Alors que les cortèges de circoncisions et de « famadihana » paralysent la circulation dans la capitale, l’exaspération monte chez les automobilistes. Un chaos urbain qui fait pourtant le bonheur des orchestres de bapampa, pour qui ces festivités traditionnelles se traduisent par un business particulièrement florissant.
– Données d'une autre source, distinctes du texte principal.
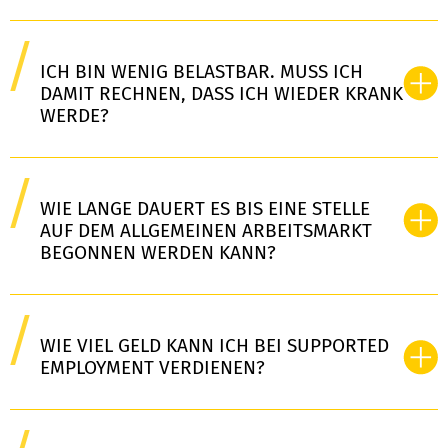
ICH BIN WENIG BELASTBAR. MUSS ICH
DAMIT RECHNEN, DASS ICH WIEDER KRANK
WERDE?
WIE LANGE DAUERT ES BIS EINE STELLE
AUF DEM ALLGEMEINEN ARBEITSMARKT
BEGONNEN WERDEN KANN?
WIE VIEL GELD KANN ICH BEI SUPPORTED
EMPLOYMENT VERDIENEN?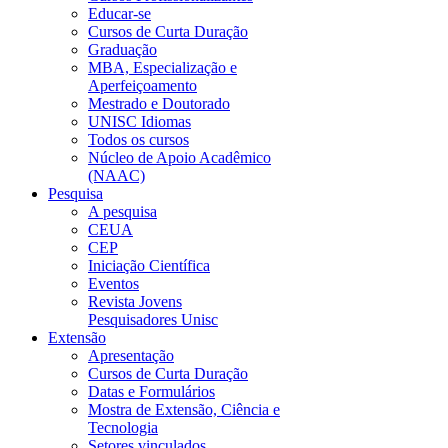
Educar-se
Cursos de Curta Duração
Graduação
MBA, Especialização e
Aperfeiçoamento
Mestrado e Doutorado
UNISC Idiomas
Todos os cursos
Núcleo de Apoio Acadêmico
(NAAC)
Pesquisa
A pesquisa
CEUA
CEP
Iniciação Científica
Eventos
Revista Jovens
Pesquisadores Unisc
Extensão
Apresentação
Cursos de Curta Duração
Datas e Formulários
Mostra de Extensão, Ciência e
Tecnologia
Setores vinculados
En cette période hivernale, les festivités traditionnelles battent leur plein à Antananarivo, dans le Vakinankaratra et leurs environs. C’est la haute saison pour les « famadihana » (retournement des morts) et les circoncisions. Un moment de joie intense pour les familles qui, accompagnées de « bapampa » (orchestres), descendent dans la rue pour exprimer leur fierté. Cependant, ce spectacle haut en couleur s’accompagne d’un revers bien moins joyeux pour les usagers de la route : des embouteillages monstrueux. Au lieu de rester sur les trottoirs, les cortèges occupent bien souvent l’intégralité de la chaussée. Samedi dernier, le secteur d’Ampasika et ses environs ont sombré dans un embouteillage quasi total. Les usagers de la route sont restés bloqués dans des files ininterrompues pendant près de trois heures. Une situation qui a provoqué une vive exaspération, d’autant plus que le samedi est habituellement considéré comme une journée plus fluide sur le plan de la circulation. Entre automobilistes à bout de nerfs et piétons contraints de se faufiler au milieu des voitures, le ras-le-bol était général.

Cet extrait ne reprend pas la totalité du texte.